Web site offers plant Rx

By Celena E. Kusch

Dr. Gary Moorman
Dr. Gary Moorman, professor of plant pathology at Penn State, has created the Plant Disease Web site to help plant growers—professionals and amateurs alike—diagnose and treat plant diseases.

  From azalea to zinnia, plant growers both professional and amateur can find help in diagnosing and treating plant diseases right on the World Wide Web. Internet users who enter Penn State’s Plant Disease Web site have access to detailed fact sheets covering many of the plant diseases affecting the most common floral and foliage plants and woody ornamentals grown in greenhouses, interiorscapes and outdoor landscaping.

  Visitors to the site may read fact sheets about disease identification and treatment arranged by plant or disease. A number of other pages provide information about key plant-growing issues, including diagnosis, soil treatment, pest control, fertilization and more.

  The site is sponsored by Penn State’s Cooperative Extension and the Department of Plant Pathology. Dr. Gary Moorman, professor of plant pathology, explained the mission of the site, noting, “Nursery growers, landscapers, greenhouse operators and garden center employees, as well as extension agents and the Master Gardeners who work with them need up-to-date information on the plant diseases they encounter every day. Our main objective in establishing the Web site was to provide that information in a format that could be kept current and made immediately accessible to the maximum number of people.”

  According to Moorman, response to the site has been positive. Since May, more than 3,500 people have visited the site. Web sites in many other states have also added links to the Penn State pages, and Cooperative Extension organizations in other states use the fact sheets with their own clients.

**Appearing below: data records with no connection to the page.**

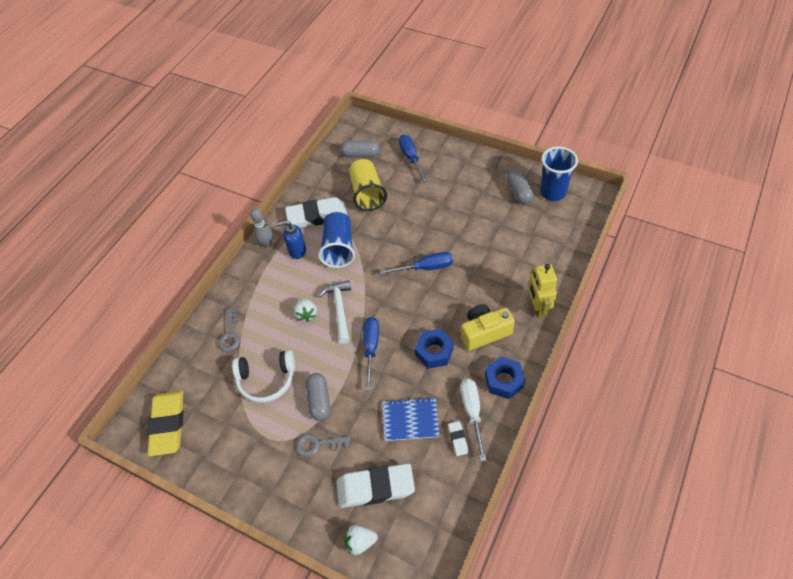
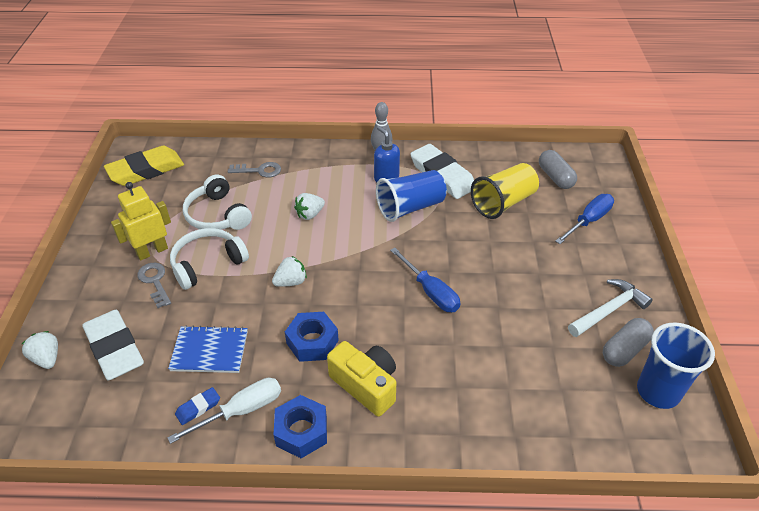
camera: 60 degrees right, 10 degrees down
(230, 334) = (259, 170): grey key -> grey key turned 150 degrees counterclockwise
(319, 401) = (207, 263): grey capsule -> white headphones
(339, 310) = (329, 238): white hammer -> white hammer (608, 310)
(371, 348) = (291, 282): blue screwdriver -> white strawberry
(410, 420) = (209, 351): blue notebook -> blue notebook turned 60 degrees counterclockwise
(458, 439) = (198, 408): white eraser -> blue eraser
(537, 308) = (438, 436): yellow robot -> yellow robot (152, 251)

  “The Web site has prompted further inquiries from gardeners throughout the United States and even from Japan, New Zealand, England and South Africa,” Moorman added. “We’ve even answered e-mail questions from worried office workers in Manhattan fretting over sick office plants after they’ve read a fact sheet and looked at the photo posted on the Web.”

  Penn State’s Plant Disease Web site is at: www.cas.psu.edu/docs/CASDEPT/PLANT/ext/fact.html.